Secondly, companies usually take adaptation actions such as welfare subsidies and installation of cooling equipment when faced with extremely hot temperatures (Cai et al., 2018). In fact, considering that state-owned enterprises are stronger in implementing adaptation actions compared to non-state-owned enterprises, existing studies found that temperature changes have a much smaller impact on the output of state-owned enterprises through the heterogeneity analysis, which only revealed the impact of adaptation actions on the estimated results indirectly (Cai et al., 2018). If the adaptation actions are not controlled in the econometric model, it may underestimate the negative impact of the microeconomics of temperature changes. Our paper then uses the cost of electricity and water and welfare as proxy variables for the measure of adaptation actions, and constructs a regression to test whether the implementation of adaptation actions by firms has an impact on the benchmark results.

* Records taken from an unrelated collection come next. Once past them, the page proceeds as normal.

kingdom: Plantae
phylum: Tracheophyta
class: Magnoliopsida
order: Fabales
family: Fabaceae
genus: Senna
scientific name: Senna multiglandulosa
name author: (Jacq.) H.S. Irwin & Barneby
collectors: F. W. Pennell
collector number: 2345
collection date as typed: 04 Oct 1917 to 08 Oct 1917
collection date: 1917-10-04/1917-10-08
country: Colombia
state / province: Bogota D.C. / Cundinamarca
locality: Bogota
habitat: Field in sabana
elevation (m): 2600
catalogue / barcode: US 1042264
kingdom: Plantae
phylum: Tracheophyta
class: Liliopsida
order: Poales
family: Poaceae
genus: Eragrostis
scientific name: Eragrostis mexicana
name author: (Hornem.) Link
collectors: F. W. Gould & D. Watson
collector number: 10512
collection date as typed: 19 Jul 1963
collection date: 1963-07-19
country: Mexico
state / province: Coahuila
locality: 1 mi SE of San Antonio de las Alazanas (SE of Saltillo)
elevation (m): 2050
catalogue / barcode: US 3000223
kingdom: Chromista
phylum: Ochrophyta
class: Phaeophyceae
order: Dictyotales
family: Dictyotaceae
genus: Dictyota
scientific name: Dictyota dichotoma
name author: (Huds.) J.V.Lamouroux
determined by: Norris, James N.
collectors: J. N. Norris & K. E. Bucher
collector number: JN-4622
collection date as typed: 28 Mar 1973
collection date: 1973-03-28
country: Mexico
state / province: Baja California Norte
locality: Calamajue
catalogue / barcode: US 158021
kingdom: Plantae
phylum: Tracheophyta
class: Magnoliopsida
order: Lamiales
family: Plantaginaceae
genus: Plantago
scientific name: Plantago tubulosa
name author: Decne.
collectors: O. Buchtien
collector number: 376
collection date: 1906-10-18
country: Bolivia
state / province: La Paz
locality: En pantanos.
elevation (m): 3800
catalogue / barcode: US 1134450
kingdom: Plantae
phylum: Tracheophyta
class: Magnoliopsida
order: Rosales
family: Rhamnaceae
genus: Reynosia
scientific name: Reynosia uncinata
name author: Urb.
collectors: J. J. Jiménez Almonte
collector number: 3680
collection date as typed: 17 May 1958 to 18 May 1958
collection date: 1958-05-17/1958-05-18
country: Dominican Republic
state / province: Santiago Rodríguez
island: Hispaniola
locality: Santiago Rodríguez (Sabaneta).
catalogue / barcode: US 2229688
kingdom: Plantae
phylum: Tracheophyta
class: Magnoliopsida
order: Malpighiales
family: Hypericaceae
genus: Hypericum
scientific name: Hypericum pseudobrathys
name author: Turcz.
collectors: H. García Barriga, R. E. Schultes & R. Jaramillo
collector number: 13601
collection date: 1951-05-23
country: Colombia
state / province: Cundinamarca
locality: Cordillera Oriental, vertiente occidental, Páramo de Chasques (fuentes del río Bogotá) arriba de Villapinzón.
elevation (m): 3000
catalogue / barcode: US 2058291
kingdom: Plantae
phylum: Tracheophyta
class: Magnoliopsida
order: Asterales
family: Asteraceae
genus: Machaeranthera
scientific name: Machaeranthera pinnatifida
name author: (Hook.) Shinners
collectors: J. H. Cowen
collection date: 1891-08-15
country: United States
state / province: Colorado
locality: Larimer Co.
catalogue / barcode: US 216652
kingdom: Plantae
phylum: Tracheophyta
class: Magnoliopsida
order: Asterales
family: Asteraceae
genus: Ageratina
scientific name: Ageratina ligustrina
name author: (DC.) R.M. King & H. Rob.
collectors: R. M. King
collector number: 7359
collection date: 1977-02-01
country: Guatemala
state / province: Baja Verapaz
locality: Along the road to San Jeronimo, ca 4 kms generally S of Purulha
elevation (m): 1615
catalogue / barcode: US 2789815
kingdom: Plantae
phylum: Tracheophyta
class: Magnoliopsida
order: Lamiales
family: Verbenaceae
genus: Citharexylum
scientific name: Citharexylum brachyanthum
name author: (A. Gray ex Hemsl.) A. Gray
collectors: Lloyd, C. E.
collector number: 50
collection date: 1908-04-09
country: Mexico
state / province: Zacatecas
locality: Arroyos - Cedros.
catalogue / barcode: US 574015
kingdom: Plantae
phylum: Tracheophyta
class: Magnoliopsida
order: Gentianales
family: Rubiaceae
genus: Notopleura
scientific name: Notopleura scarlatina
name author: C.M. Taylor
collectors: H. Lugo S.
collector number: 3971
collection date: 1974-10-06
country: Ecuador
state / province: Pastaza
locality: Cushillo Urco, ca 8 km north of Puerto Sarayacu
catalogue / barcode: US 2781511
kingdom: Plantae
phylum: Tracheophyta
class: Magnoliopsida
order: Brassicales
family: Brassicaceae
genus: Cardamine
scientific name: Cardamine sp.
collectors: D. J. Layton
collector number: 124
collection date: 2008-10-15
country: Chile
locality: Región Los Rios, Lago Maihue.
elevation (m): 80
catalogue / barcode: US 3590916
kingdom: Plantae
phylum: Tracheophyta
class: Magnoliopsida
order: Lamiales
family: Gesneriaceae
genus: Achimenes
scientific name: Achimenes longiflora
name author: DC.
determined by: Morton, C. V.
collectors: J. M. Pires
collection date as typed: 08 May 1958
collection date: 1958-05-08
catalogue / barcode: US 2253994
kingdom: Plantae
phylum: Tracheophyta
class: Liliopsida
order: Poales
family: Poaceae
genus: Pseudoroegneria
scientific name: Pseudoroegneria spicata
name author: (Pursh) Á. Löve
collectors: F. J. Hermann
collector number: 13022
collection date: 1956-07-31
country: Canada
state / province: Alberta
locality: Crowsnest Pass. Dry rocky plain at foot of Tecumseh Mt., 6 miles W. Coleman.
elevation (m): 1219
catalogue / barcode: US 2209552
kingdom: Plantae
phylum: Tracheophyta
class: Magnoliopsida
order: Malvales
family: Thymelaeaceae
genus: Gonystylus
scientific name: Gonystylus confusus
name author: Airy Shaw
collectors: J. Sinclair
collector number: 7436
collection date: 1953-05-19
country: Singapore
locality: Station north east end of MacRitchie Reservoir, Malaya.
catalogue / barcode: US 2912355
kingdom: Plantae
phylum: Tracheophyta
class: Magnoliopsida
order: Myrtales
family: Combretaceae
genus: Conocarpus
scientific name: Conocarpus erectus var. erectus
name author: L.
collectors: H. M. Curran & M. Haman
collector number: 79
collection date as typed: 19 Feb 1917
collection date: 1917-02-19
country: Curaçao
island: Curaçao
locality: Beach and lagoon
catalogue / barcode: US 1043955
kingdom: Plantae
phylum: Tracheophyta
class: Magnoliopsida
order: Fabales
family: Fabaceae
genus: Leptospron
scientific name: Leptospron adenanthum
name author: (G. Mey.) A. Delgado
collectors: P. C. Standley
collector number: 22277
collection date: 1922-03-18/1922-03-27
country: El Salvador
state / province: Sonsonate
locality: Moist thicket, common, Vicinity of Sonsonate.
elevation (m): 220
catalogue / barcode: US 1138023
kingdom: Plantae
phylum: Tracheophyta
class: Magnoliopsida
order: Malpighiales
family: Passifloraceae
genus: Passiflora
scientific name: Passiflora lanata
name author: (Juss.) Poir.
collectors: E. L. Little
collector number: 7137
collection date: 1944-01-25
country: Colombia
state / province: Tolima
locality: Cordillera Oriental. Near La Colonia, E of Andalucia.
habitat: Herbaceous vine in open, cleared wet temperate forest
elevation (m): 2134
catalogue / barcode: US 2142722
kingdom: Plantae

Finally, some research has attempted to mitigate the endogeneity problem in econometric models by controlling other climatic factors like sunshine duration, as well as year and firm fixed effects. Research still neglected city-level factors that affect both temperature and microeconomic effects of temperature changes. For instance, the size of population, level of economic development, and intensity of environmental regulations would also cause a bias in the estimation results. More crucially, taking into account that variations in a company's output affect its CO₂ emissions and thus affect local temperature changes (Ang, 2007), there may also be an inverse causal relationship on the microeconomics effects of temperature changes. Therefore, the endogeneity problem in the existing literature remains to be overcome. Based on this, our paper further mitigates the endogeneity problem in the econometric model by controlling the relevant variables at the city level. We also use the forest growth rate measured by the existing temperature-forest growth model as an instrumental variable for temperature with the Two-stage least square method.

Our results can inform the development of climate governance policies. In fact, we find that temperature changes have a negative effect on corporate financial performance. Although the existing literature suggests that implementing adaptation actions are effective in enhancing employee workforce productivity and reducing the negative effects of temperature changes, our study suggests that too many adaptation actions increase corporate adaptation costs and cause capital misallocation. State-owned enterprises, in particular, often have to pay more for adaptation costs and are more severely affected by temperature changes. Therefore, local governments should formulate corresponding adaptation policies and provide subsidies for enterprises to reduce the cost of adaptation and maintain the healthy development of local enterprises. However, since regional adaptation policies are often constrained by the financial situation of local governments, to mitigate the long-term impact of temperature changes on the corporate financial performance, the central government should adhere to the principle of green development, promote industrial restructuring, and develop a clean energy structure so as to reduce greenhouse gas emissions.

The rest of the paper is organized as follows. Section 2 presents the data and method. Section 3 describes the results and the discussion of the results. Section 4 presents the mechanism test and the heterogeneity analysis while Section 5 gives a conclusion and offers policy implications.